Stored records
* * *

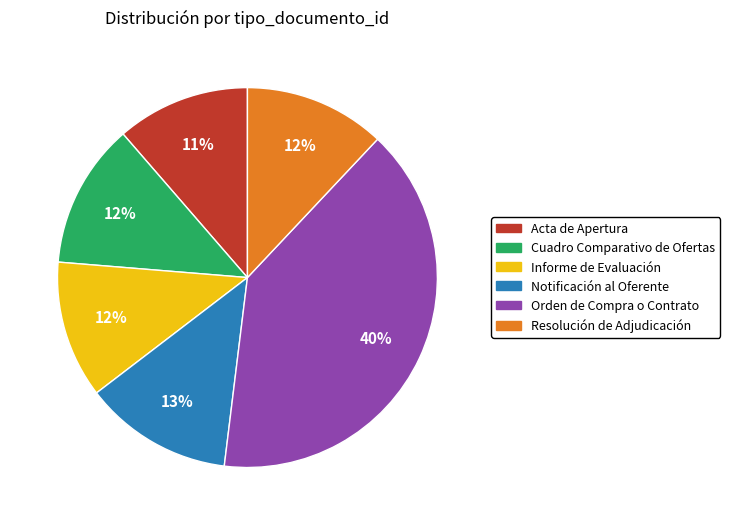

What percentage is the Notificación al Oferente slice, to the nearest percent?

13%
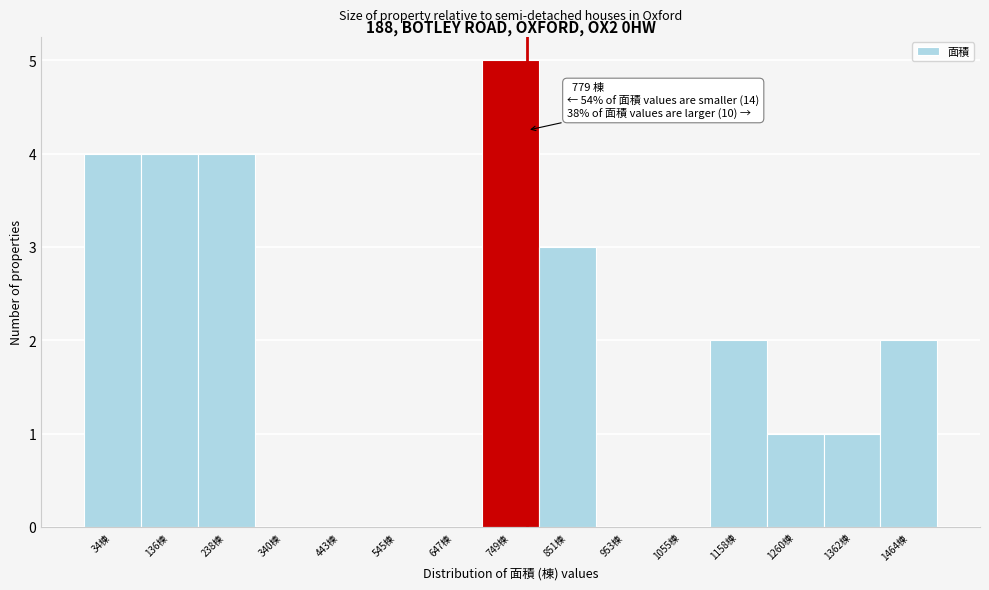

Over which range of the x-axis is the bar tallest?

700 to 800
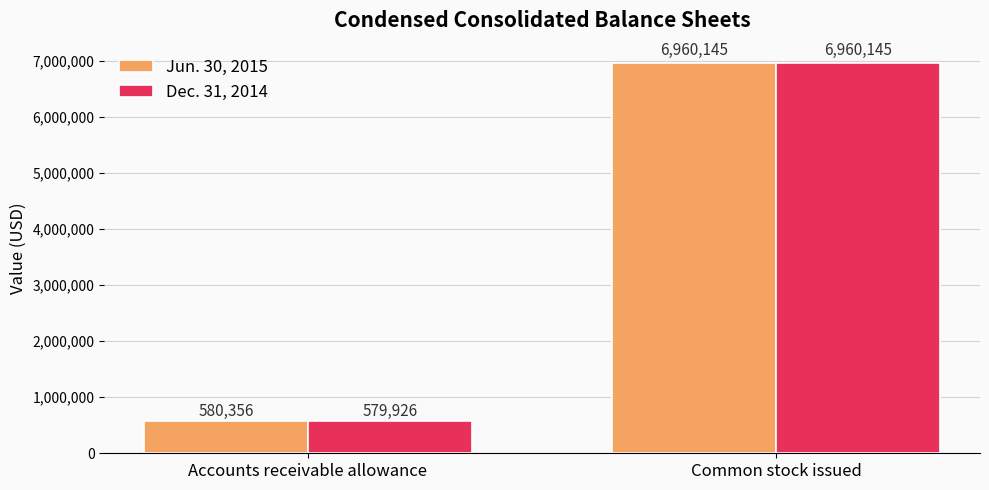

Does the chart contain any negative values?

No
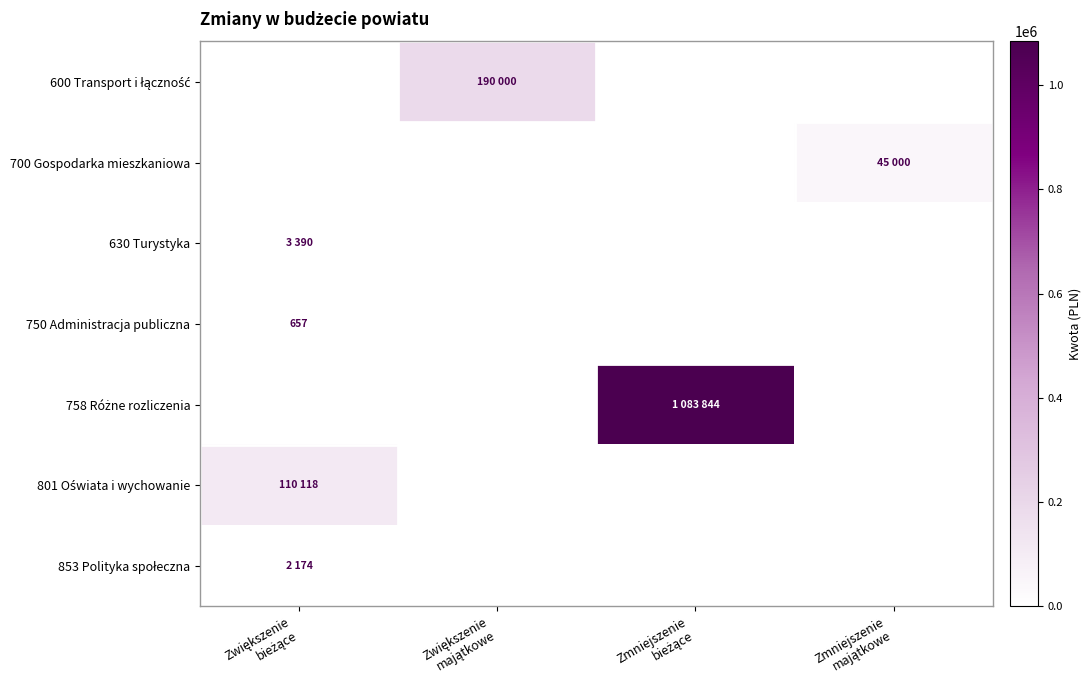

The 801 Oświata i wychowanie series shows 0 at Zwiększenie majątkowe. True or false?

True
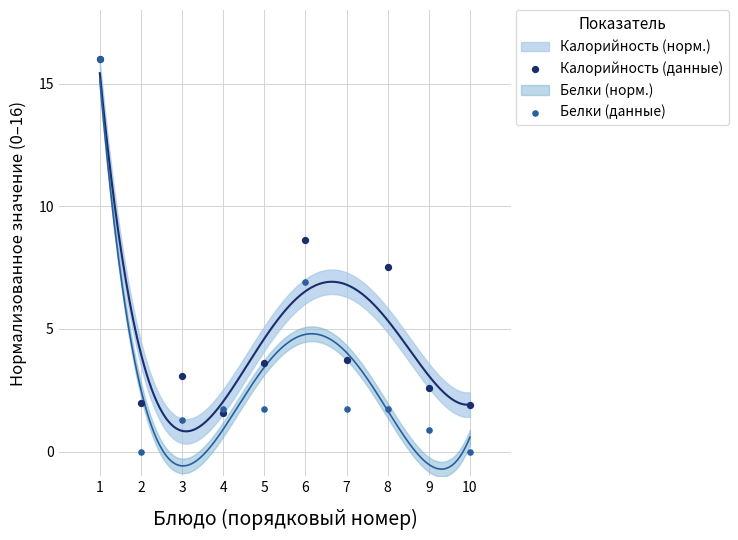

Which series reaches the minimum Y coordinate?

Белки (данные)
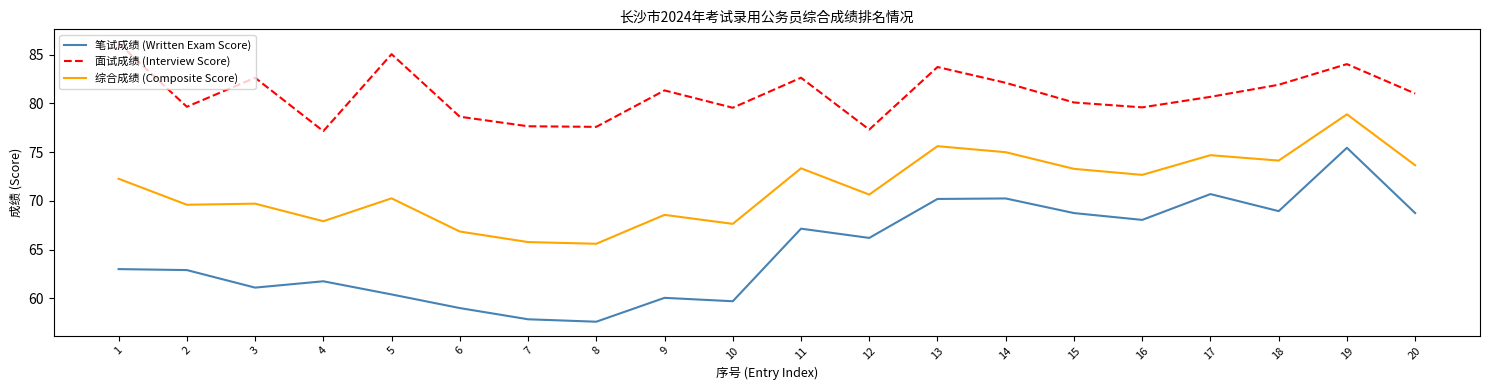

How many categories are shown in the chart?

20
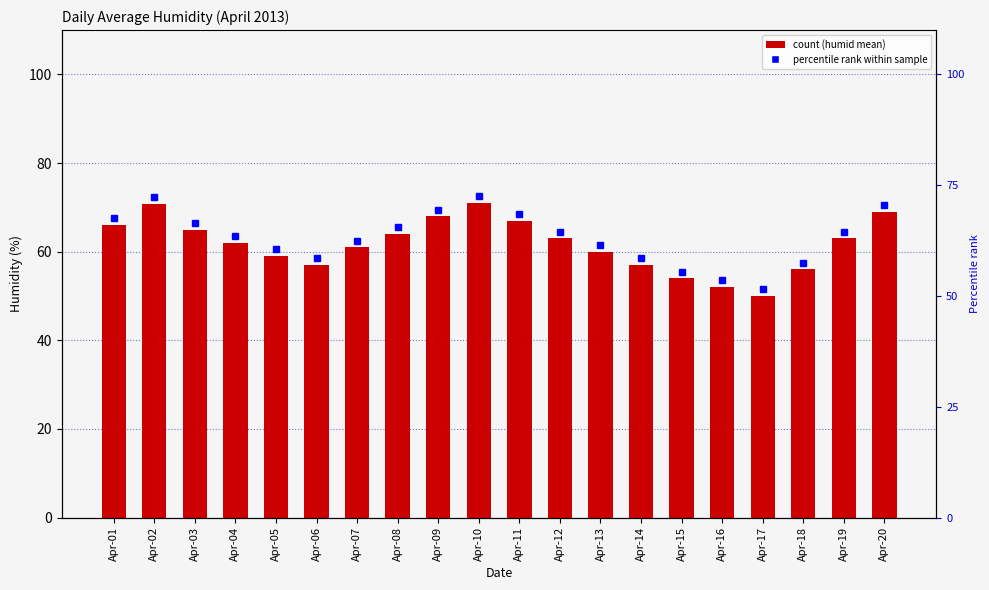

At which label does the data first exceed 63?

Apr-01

* * *

> **ACTIVITY**
Copy out each line of the entries above that contains the word "slice".

> **TASK RESPONSE**
What percentage is the Notificación al Oferente slice, to the nearest percent?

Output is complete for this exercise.